EXTRACT PROVIDED:
**********

How to make custom GPT process an action whose response is an image

I am trying to make a custom gpt that will write poems on images generated from actions available to it. I am using the API.

Tried to create actions with this schema

  "openapi": "3.0.0",
  "info": {
    "title": "Random Cat Image API",
    "version": "1.0.0",
    "description": "API that returns a random cat image"
  "servers": [
      "url": ""
  "paths": {
    "/cat": {
      "get": {
        "summary": "Get a random cat image",
        "description": "Returns a random cat image",
        "operationId": "getRandomCat",
        "responses": {
          "200": {
            "description": "A random cat image",
            "content": {
              "image/jpeg": {
                "schema": {
                  "type": "string",
                  "format": "binary"

which generates a random cat image.

But everytime I try something it’s failing. Am I making some kind of mistake in the schema or the actions at this time just doesn’t support image/jpeg as response.

**********

EXTRACTED MATERIAL:

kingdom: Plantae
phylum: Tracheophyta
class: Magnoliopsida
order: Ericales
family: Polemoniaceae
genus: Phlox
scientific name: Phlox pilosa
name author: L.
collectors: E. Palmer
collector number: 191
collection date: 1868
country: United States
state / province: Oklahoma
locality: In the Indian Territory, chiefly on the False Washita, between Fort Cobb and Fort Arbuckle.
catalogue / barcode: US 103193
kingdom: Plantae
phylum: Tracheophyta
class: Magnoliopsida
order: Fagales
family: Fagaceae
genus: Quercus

**********

Continue the forum post about making a custom GPT action return a cat image, starting after its final sentence.

ANSWER SECTION:
I hope it’s on the roadmap as this would open up GPTs to be what they should be. Not custom one shot prompt templates with RAG - but natural language interface to all types of external API calls (including images)

i’m in the same place, i trying to get a dummy image to test but the debuggin repsonse show a empy json “{}”.

Maybe the actions can receive other format like json or text.

Anyone did try with base64 or a link from json?

I’ll do some testing myself now and see if I can crack it

this got me further - but hit another error loading plugin. presumably PIL. maybe there’s another way.